In the morning (our final leg of the trip) he seemed OK, pretty calm. Once in the car, the following conversation ensued:

Jim: "How did our paths cross to end up here? Did you fly here?"

Me: "We left our home two days ago and are driving to FL for the winter."

Jim: "Our home? How long have I known you?"

Me: "We met 39 years ago, and have been married for 30 years."

Jim: (Very long pause) "I hate to tell you this, but I have never been married. I'm sorry to have to tell you this, but you must be confused. (Long pause) "I hope you are not upset about this."

Me: (Decided to try one more time, ever so gently. Pointed to my wedding rings.) "Remember these? Remember the picture on our piano of our wedding day?"

Jim: (Looking at the rings) "Oh, you're married. This will make things awkward. Do other people know that we are here together? Will people be upset by this?"

At this point it just made sense to let it go. He was not upset at all during this conversation, in fact he was very calm. For the rest of our drive that day he treated me differently, as if I were an acquaintance.

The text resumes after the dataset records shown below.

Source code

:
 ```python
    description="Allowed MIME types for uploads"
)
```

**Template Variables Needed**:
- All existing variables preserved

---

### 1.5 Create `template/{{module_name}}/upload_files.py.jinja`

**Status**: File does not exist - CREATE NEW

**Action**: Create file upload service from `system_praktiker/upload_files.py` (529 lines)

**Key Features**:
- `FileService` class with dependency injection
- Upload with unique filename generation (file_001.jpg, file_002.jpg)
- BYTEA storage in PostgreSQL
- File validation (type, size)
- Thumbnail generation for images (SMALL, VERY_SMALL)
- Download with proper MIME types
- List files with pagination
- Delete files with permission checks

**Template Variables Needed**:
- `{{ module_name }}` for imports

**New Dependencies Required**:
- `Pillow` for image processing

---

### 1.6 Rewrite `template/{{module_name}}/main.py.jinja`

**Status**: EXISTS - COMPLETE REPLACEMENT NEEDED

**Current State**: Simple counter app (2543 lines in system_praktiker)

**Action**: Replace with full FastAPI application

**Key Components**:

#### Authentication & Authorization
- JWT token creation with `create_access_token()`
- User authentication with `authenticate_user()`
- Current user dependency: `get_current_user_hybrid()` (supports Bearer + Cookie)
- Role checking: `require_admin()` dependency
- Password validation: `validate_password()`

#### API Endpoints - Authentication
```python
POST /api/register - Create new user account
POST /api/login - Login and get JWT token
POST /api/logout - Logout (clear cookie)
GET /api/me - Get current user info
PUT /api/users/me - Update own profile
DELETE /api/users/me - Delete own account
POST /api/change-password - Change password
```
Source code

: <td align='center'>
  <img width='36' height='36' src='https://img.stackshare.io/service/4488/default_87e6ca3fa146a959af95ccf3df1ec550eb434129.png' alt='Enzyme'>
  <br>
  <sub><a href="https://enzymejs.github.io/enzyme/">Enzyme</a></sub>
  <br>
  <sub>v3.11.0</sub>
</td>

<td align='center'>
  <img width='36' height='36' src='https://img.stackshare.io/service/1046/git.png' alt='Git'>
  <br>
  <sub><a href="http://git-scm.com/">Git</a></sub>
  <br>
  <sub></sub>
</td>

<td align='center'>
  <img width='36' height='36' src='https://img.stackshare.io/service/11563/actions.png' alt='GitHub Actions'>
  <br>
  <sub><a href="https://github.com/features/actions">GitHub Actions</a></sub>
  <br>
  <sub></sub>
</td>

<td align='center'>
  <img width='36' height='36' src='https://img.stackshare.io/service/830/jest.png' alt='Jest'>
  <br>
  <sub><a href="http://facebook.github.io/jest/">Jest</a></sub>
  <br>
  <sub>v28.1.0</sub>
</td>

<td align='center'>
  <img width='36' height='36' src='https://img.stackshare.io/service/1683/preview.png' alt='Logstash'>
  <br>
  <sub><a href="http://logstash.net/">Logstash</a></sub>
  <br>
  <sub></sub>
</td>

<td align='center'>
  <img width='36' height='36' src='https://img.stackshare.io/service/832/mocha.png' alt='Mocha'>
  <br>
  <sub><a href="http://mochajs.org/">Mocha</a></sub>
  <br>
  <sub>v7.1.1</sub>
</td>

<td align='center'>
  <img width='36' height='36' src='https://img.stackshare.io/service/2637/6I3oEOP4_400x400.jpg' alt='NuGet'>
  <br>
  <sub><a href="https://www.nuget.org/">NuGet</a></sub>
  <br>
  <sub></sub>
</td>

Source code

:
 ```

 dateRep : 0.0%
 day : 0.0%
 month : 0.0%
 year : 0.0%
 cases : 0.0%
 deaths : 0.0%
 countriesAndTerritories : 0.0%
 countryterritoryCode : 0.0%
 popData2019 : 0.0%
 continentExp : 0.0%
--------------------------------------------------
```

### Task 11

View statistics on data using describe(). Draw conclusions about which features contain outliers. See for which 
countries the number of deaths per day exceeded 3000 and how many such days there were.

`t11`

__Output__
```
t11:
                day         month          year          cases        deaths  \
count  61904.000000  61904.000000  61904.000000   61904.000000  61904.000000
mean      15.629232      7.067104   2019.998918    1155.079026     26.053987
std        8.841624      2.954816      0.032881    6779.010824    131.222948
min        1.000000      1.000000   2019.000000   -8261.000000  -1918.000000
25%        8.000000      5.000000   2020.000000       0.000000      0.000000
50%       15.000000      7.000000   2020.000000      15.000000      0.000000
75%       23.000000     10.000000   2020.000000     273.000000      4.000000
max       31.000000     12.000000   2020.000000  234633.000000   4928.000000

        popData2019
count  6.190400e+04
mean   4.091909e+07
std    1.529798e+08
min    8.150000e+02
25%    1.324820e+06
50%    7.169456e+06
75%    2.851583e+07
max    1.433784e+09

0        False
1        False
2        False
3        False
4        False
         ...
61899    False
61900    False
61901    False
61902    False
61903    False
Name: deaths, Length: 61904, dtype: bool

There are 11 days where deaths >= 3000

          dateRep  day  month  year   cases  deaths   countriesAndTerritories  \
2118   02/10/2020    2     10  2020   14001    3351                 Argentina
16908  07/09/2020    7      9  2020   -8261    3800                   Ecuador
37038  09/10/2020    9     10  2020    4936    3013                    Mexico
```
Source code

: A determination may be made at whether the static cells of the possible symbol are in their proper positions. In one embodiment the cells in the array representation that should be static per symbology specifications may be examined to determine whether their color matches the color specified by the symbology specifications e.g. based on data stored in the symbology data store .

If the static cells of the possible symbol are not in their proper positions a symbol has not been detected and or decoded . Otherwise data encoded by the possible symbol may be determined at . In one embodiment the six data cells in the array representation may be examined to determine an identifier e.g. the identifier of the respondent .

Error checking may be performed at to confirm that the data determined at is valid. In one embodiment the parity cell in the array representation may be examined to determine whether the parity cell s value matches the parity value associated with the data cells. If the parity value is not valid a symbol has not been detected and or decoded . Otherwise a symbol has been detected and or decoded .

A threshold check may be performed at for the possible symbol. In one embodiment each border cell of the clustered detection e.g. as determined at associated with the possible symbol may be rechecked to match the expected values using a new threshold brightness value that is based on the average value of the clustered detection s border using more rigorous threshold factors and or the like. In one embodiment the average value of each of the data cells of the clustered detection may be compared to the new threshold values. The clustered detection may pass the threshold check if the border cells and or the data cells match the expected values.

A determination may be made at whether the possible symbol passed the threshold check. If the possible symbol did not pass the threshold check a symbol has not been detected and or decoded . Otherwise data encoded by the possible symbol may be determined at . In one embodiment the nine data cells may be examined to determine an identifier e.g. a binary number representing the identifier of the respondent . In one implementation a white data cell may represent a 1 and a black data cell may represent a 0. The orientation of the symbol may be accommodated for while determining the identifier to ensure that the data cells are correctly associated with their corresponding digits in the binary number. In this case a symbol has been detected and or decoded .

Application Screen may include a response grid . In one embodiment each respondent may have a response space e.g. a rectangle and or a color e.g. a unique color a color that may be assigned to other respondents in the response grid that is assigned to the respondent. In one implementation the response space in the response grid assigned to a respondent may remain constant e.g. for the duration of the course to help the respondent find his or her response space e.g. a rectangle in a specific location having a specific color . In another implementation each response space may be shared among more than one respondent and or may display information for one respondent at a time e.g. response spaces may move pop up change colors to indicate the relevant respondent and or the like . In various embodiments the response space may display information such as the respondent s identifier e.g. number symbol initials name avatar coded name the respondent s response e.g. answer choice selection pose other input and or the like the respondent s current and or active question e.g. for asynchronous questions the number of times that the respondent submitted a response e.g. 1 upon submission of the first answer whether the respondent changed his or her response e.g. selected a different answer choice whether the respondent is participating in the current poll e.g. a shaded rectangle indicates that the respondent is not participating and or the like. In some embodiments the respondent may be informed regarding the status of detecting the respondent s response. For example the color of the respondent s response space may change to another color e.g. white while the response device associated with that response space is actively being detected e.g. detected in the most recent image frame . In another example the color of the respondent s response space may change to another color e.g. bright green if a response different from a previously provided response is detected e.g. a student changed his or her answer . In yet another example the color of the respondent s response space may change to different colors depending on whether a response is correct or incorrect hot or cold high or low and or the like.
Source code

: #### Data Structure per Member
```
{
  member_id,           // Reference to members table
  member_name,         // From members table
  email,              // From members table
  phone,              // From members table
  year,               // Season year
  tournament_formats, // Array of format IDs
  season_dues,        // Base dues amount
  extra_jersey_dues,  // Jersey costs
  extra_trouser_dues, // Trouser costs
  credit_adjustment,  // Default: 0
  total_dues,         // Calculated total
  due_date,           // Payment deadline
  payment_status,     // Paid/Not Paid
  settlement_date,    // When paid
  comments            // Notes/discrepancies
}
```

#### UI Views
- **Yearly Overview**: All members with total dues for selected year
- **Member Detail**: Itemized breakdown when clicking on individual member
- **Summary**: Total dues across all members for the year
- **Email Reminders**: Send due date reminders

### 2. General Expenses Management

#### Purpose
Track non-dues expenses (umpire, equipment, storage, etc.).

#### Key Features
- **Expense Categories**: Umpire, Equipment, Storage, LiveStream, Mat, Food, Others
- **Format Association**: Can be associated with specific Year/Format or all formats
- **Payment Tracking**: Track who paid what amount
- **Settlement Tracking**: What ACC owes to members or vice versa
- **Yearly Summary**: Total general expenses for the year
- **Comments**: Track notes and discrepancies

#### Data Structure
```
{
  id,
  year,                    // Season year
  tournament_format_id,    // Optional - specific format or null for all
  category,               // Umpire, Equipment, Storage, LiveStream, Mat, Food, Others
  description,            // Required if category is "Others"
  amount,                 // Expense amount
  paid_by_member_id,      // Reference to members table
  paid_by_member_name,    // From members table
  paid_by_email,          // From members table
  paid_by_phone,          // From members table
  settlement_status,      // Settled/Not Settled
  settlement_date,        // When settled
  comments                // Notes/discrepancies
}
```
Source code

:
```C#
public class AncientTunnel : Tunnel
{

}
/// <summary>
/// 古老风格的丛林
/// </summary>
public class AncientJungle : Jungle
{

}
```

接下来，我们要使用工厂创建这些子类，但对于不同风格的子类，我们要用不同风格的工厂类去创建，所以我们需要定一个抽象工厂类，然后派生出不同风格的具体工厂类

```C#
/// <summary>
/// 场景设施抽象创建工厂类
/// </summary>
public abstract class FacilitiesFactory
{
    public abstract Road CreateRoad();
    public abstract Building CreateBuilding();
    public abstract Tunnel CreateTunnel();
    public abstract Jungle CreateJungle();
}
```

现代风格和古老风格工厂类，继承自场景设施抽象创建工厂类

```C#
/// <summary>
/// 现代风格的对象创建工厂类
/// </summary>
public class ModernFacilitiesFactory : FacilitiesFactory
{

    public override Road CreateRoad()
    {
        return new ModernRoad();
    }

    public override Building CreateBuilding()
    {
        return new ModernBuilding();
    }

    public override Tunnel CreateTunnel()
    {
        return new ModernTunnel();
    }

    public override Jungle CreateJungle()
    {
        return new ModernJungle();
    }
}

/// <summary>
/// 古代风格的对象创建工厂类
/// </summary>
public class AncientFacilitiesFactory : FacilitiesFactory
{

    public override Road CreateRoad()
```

It was a glimpse into our future, knowing that someday he will likely not know who I am. It was profoundly sad.

By the time we arrived at our condo,  he was still confused. As we unpacked the car, he pointed to a bin and said "what's in there?" I said "that is all of our financial information, our investments, banking information, and portfolio spreadsheets."

Jim: (Looking at me with one raised eyebrow and speaking calmly) "OUR investments?"

I just let it drop. But it still left me feeling so very alone, so incredibly sad. Part of the journey that is called the long goodbye.

We unpacked the car, got settled a bit and headed to the grocery store. Over this period of time, he started to come around. He asked more questions ("How did we meet?") and eventually seemed to be coming to the realization that we had a history together. At one point he said "Will you live with me?" I ran with this and replied "Well, we've been living together for over 30 years."

While standing in the checkout line (!)  he popped the question very quietly "Will you marry me?" So bittersweet.

Throughout the following two days it was recovery mode for his memory of our history together. He was very calm, very curious, and indicating that he was starting to remember. At one point, he became very quiet and concerned that he had forgotten our past together. It was the first time he has ever acknowledged that he had any problems with memory loss.

I knew that the travel and the different environment would bring challenges. It is known that anything outside the routine can worsen confusion for folks with dementia. I didn't expect that the confusion would involve our relationship. Having our friends here has helped with Jim's orientation. As soon as he saw them, he was happy and glad to see them.

We have survived another dementia challenge. I believe I handled it the best I could, given the circumstances. We've only been here for a few days, but already we are settling into a very nice, quiet lifestyle. Waking up when we want. Walking down the beach after breakfast, connecting with friends poolside, enjoying the wonderful seafood FL has to offer. Jim is more relaxed than I have seen him in a very long time. We're enjoying each other and our time with our friends.

But, and it is a big but, I am on super high alert. More so than at home. I will not leave him alone, even for a few minutes. I'm not sure my system at home of leaving notes (where I am, when I will return, cell phone number) will work here. So, it is more "togetherness" than I want, but at this point it seems the right thing to do. I'll skip the pedicure, lunch with the girls, going to the gym (Jim not interested at all), because to do so would put him at great risk.

I never worry about him wandering off (he is fearful of getting lost), but I'm just not sure how he would react if left alone for any period of time. We'll see, as time passes and he feels more comfortable with our environment.

Once again, thank you dear readers for stopping by. Just typing these words helps me immensely, knowing that by blogosphere friends are listening.